Come possiamo osservare nell'exposé emerge un'immagine dialettica come proiezione del desiderio o come immagine onirica nell'inconscio collettivo, la cui fantasia, che ha tratto impulso dal nuovo, dovrebbe rimandare al passato antichissimo, arcaico. Quindi nell'exposè le immagini dialettiche sono le proiezioni del desiderio, in cui il collettivo cerca di eliminare o di abbellire l'imperfezione del prodotto sociale. E queste immagini si fanno più palese quando le proiezioni del progresso, che la borghesia ha come proprio ideale, non vengono rispettate dalle condizioni reali.
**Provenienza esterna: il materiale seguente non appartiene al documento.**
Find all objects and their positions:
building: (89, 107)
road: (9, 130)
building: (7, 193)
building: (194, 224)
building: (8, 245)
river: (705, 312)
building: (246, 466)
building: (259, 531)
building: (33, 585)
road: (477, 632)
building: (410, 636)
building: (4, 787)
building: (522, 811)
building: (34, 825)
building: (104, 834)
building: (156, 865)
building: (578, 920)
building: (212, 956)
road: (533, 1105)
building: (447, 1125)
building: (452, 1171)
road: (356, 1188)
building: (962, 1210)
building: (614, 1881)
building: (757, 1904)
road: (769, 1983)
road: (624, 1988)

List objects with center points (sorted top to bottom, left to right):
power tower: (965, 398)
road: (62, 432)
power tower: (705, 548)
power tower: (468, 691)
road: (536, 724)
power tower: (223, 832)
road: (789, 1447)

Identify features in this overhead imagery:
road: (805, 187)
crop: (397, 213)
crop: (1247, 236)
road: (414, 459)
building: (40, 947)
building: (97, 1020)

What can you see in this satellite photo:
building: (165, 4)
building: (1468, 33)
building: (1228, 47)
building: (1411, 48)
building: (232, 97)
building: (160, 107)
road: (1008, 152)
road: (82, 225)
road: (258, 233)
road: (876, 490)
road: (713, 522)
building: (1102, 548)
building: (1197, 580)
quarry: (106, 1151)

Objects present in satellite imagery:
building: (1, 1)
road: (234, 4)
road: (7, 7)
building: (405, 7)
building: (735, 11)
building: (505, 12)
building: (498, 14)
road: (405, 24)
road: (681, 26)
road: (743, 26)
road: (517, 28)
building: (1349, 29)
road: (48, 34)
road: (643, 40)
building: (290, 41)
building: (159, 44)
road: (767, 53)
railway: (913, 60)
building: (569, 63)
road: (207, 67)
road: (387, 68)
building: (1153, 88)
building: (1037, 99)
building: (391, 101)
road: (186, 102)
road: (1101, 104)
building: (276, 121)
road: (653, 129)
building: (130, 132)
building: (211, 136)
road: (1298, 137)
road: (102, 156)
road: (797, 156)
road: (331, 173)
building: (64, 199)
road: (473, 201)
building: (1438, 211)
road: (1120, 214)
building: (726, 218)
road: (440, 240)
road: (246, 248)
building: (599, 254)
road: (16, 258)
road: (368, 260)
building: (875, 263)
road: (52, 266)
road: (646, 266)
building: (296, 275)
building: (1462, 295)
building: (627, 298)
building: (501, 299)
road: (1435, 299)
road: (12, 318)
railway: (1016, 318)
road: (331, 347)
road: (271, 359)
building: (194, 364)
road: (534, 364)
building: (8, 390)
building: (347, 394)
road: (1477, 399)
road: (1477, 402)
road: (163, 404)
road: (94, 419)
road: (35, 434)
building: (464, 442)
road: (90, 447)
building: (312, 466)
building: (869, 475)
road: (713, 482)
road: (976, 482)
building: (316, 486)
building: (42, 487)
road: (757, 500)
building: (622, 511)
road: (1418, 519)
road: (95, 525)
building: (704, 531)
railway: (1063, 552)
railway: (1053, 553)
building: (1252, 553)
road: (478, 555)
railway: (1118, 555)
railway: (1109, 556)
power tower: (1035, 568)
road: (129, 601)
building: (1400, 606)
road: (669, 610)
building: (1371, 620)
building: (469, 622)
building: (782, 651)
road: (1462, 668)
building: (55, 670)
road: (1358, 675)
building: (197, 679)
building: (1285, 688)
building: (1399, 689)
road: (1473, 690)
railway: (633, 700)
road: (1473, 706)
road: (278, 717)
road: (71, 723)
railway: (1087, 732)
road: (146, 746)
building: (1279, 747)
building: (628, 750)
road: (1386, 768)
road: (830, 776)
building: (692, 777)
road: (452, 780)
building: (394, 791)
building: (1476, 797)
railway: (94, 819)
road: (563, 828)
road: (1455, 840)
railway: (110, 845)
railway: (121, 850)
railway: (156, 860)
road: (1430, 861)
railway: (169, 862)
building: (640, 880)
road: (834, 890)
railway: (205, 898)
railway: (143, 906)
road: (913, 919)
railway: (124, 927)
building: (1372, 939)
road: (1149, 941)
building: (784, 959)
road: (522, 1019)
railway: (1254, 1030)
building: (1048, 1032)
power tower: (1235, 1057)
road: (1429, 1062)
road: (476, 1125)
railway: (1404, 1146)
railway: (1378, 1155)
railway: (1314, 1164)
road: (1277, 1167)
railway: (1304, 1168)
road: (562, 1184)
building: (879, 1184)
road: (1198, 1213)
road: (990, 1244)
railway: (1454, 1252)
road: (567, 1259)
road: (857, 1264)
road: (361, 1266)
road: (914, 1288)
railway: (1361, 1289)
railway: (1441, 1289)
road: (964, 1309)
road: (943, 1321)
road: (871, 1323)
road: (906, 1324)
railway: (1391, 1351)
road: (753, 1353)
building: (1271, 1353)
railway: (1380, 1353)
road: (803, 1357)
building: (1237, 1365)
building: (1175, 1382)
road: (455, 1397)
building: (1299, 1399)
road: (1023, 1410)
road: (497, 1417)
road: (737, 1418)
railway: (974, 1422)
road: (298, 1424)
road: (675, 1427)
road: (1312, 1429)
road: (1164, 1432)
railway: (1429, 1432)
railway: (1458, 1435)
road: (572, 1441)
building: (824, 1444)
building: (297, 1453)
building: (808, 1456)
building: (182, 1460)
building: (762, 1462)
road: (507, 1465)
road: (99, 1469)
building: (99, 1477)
Invece, come abbiamo visto nel paragrafo precedente, Benjamin nella raccolta del materiale preparatorio per il progetto sui passage sviluppa un concetto di immagine dialettica che funge da principio euristico, invece nelle Tesi di

filosofia della storia, come vedremo nel prossimo capitolo, le immagini dialettiche

rappresentano strati determinati del passato collettivo, che aspettano di essere riscattate.